Celebrating alumni and their educators
UWM Report, December 2013

There are few more satisfying experiences for an educator, I believe, than seeing the product of your work. In recent weeks I’ve had the opportunity to see results of the work done by UWM faculty and staff over the past several decades in the form of our alumni.

For the November Alumni Awards Evening hosted by our Alumni Association, I met or was reintroduced to several terrific individuals. (You can read about all the 2013 award winners elsewhere in this issue.)

Though he holds the high status of current U.S. ambassador to Iceland, Luis Arreaga very well may be the most humble person I’ve ever met. He could not say enough about the opportunities that have opened up to him during a long career with the U.S. State Department thanks to the education he received at the undergraduate and graduate levels here at UWM.

Jim Rygiel, winner of three Academy Awards, comes across as anything but someone influenced by Hollywood. He is as down to earth as you could imagine, and spoke of his experiences with helping revolutionize digital filmmaking with a sense of genuine wonder.

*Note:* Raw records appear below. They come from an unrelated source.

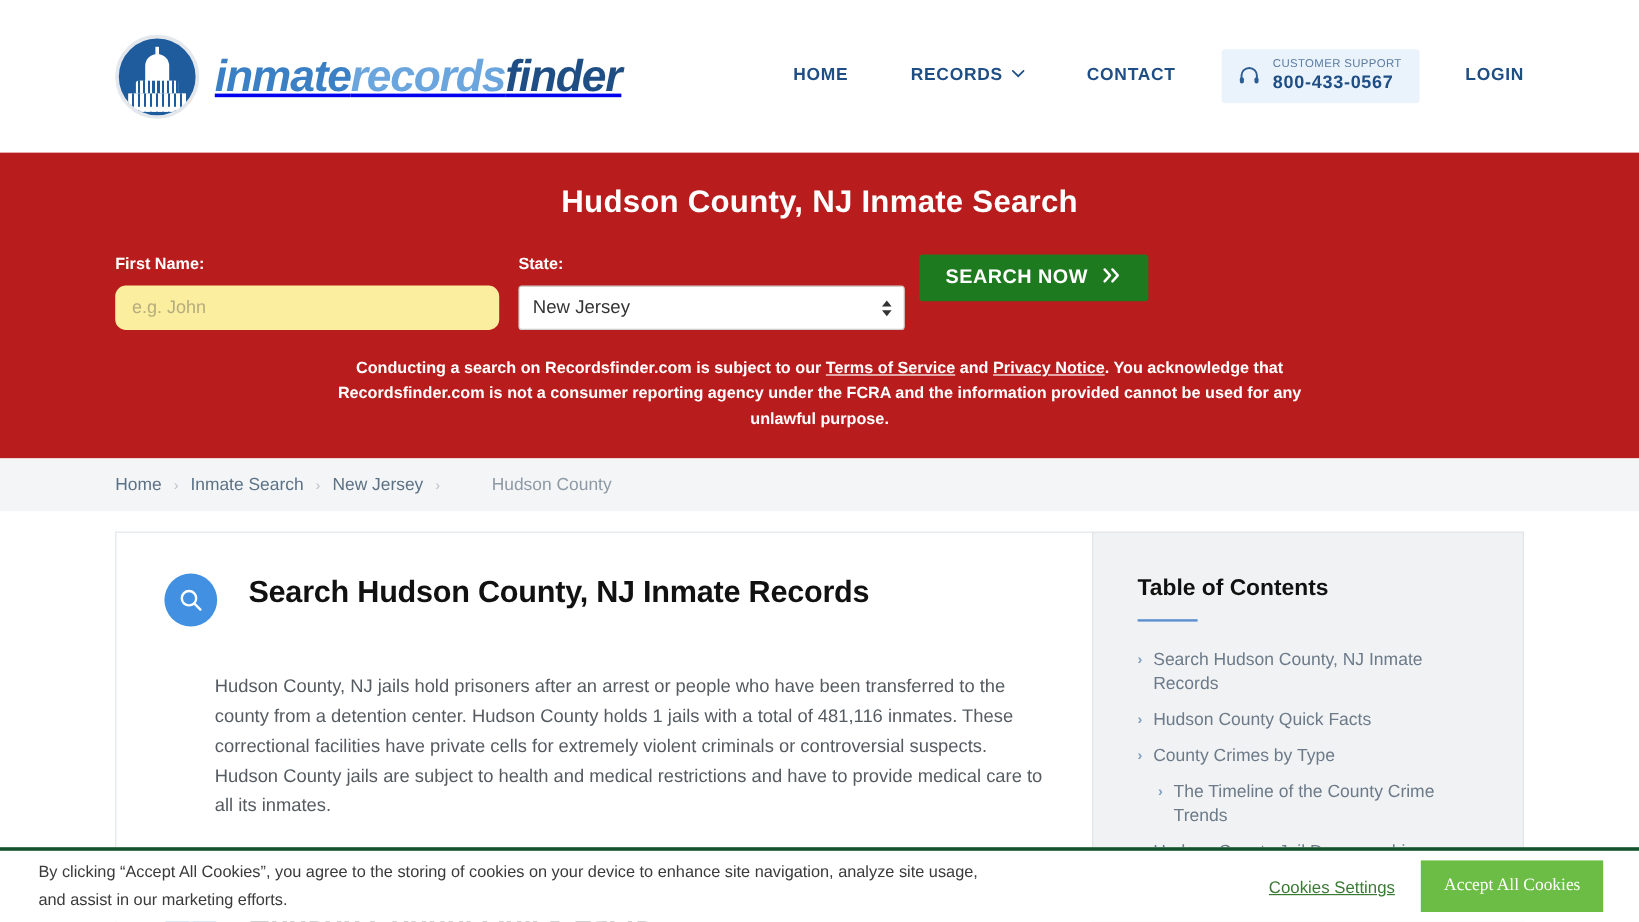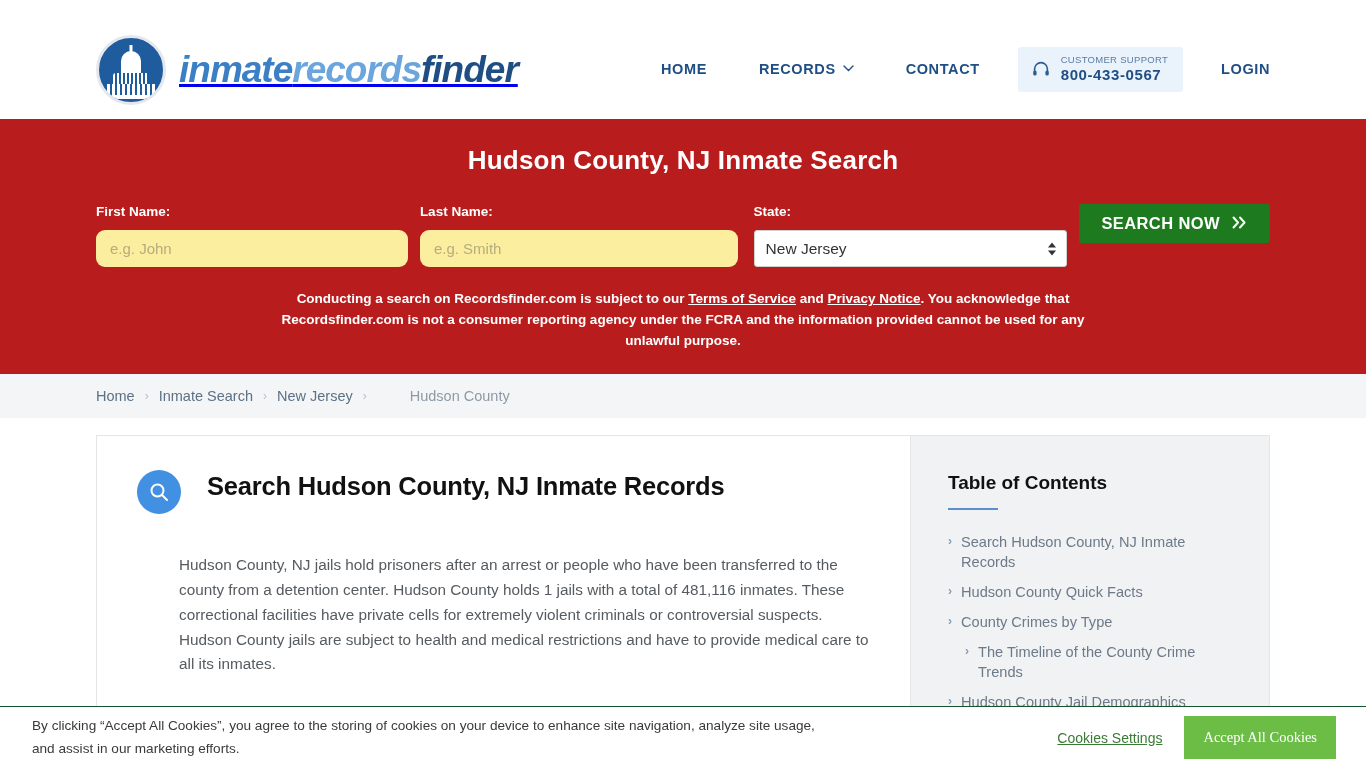--- a/index.html
+++ b/index.html
@@ -12,13 +12,12 @@
 
   
   .site-header {
-    height: 99px;
+    height: 127px;
     background: #ffffff;
     display: flex;
     align-items: center;
     padding: 0 96px 0 96px;
     position: relative;
-    margin-top: 20px;
   }
   .brand { display: flex; align-items: center; gap: 13px; }
   .brand-seal {

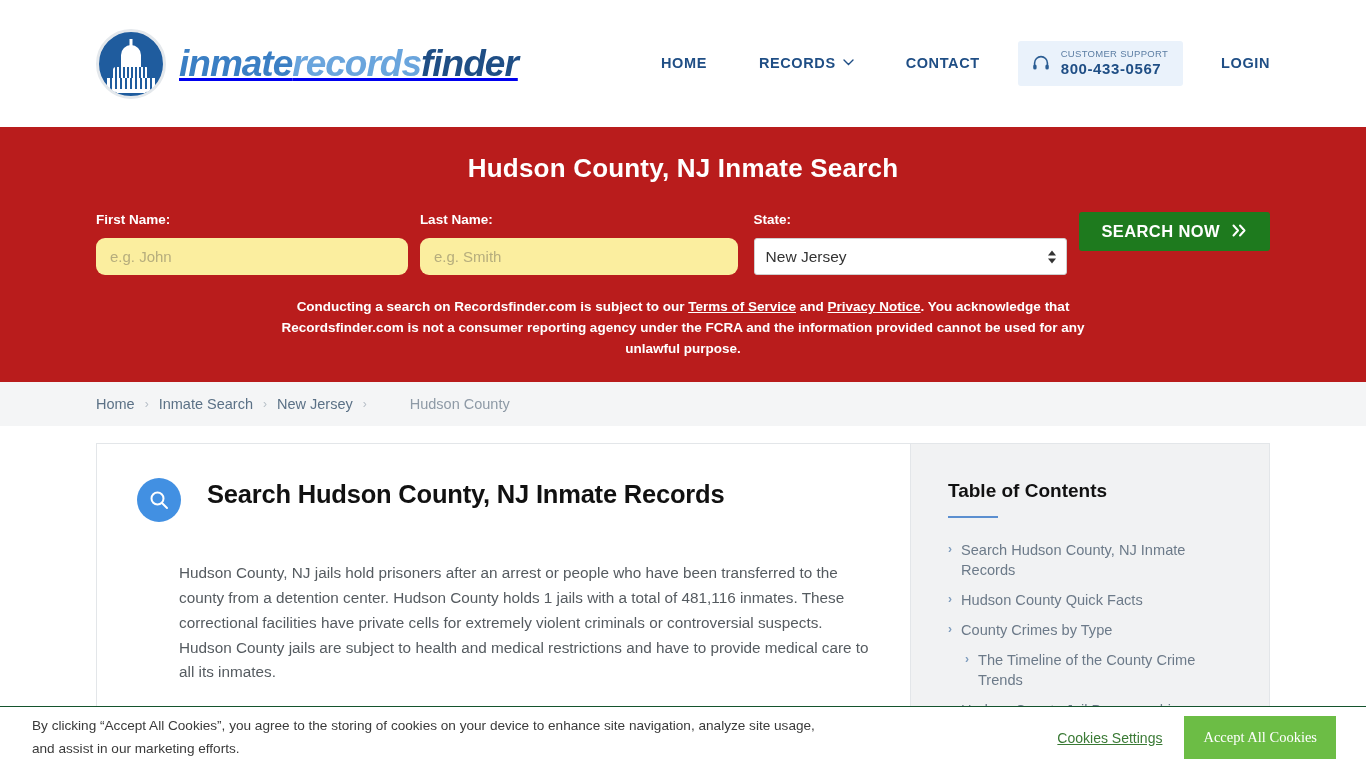--- a/index.html
+++ b/index.html
@@ -282,10 +282,6 @@
       <input class="txt-input" type="text" value="" placeholder="e.g. John" style="">
     </div>
 
-    <div class="field field-ln">
-      <label class="field-label">Last Name:</label>
-      <input class="txt-input" type="text" value="" placeholder="e.g. Smith" style="">
-    </div>
 
     <div class="field field-st">
       <label class="field-label">State:</label>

It’s hard to imagine a person more committed to helping UWM than Jill Pelisek. Her commitment goes far beyond her work with the Lubar School of Business. She is such an advocate for our university in so many different forums and so very deserving of the Distinguished Alumnus Award.

Nicholas Contorno – who used his music education degrees from UWM to contribute to the musical development of students at Marquette University, Glendale Public Schools, Dominican High School and Kettle Moraine High School – is a wonderful example of the breadth of influence one person can have on the generations that follow.

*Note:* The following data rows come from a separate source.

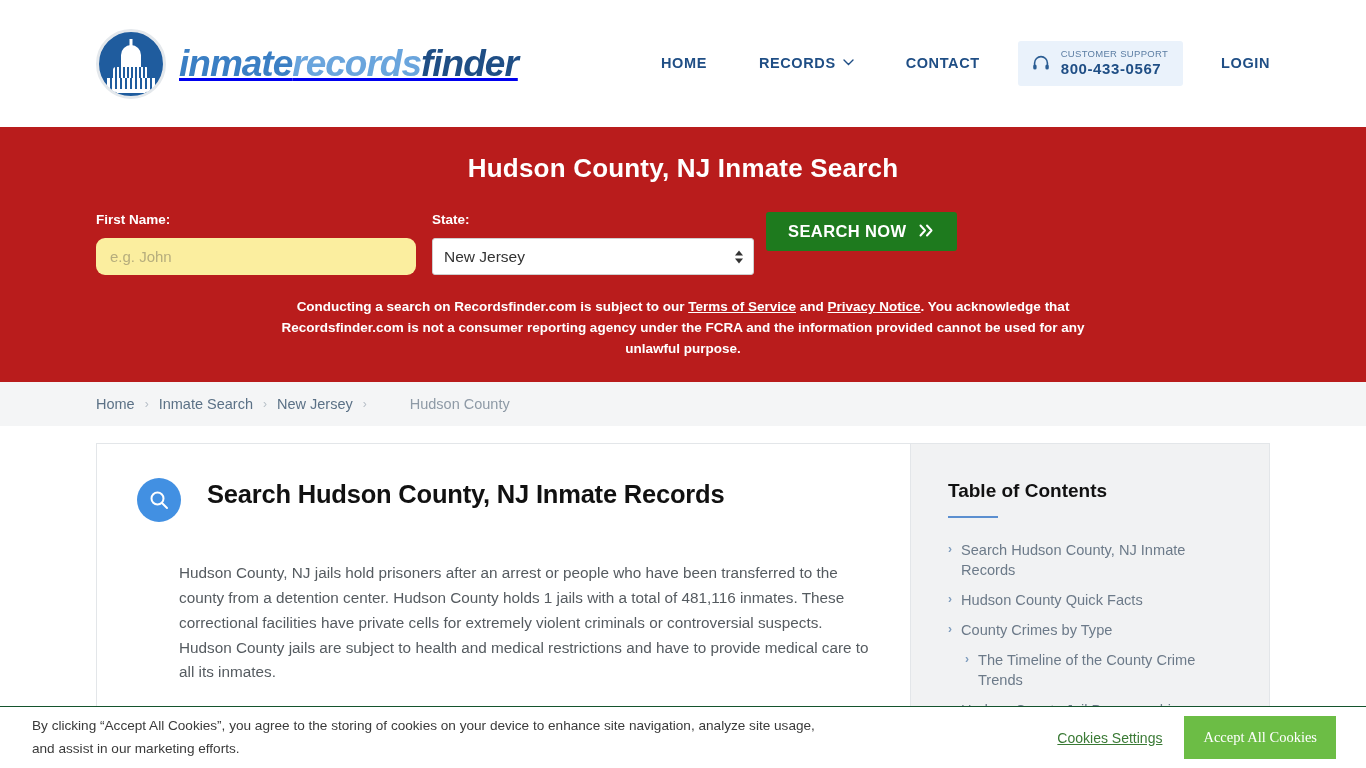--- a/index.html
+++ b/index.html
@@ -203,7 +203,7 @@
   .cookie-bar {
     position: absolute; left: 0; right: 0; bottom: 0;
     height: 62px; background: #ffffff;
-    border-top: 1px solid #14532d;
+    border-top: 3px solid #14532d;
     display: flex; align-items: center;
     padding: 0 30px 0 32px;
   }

Among the individuals who received GOLD Awards for their accomplishments in the first 10 years following earning their degree from UWM, I was especially impressed by College of Nursing alum Joseph Braun. He is now a Brown University assistant professor whose research, funded by the National Institutes of Health, is helping us better understand the influence of common chemical compounds like BPA on children’s brain development and growth.

At a second event in November, the Chancellor’s Innovation Award Luncheon, recipient and alumnus Beth Pritchard shared with our audience fascinating insights from spending most of her career thinking outside the traditional box. She showed that appropriately breaking rules can result in leadership positions with organizations like Bath & Body Works, The White Barn Candle Company and Victoria’s Secret.

Finally, at a regional alumni event held in New York City this semester, I met Lorin Radtke, a partner at Goldman Sachs. Since earning a bachelor’s degree from UWM in 1990, Lorin has made steady progress in his career, which started in Chicago, moved to London and now has him in New York.

Radtke is one of the most entrepreneurial individuals I’ve ever met, and has incredible business acumen. Much of the UWM community will get to know him better later this month, when he delivers the commencement address at our Dec. 15 Winter Commencement Ceremony.

To everyone who had a hand in the education of Luis, Jim, Jill, Nicholas, Joseph, Beth and Lorin, you have my deepest appreciation. My experiences with these individuals have been heartwarming and inspiring, and I am full of pride for the accomplishments of these Panthers and for the UWM educators who got them started or continued to support their progress.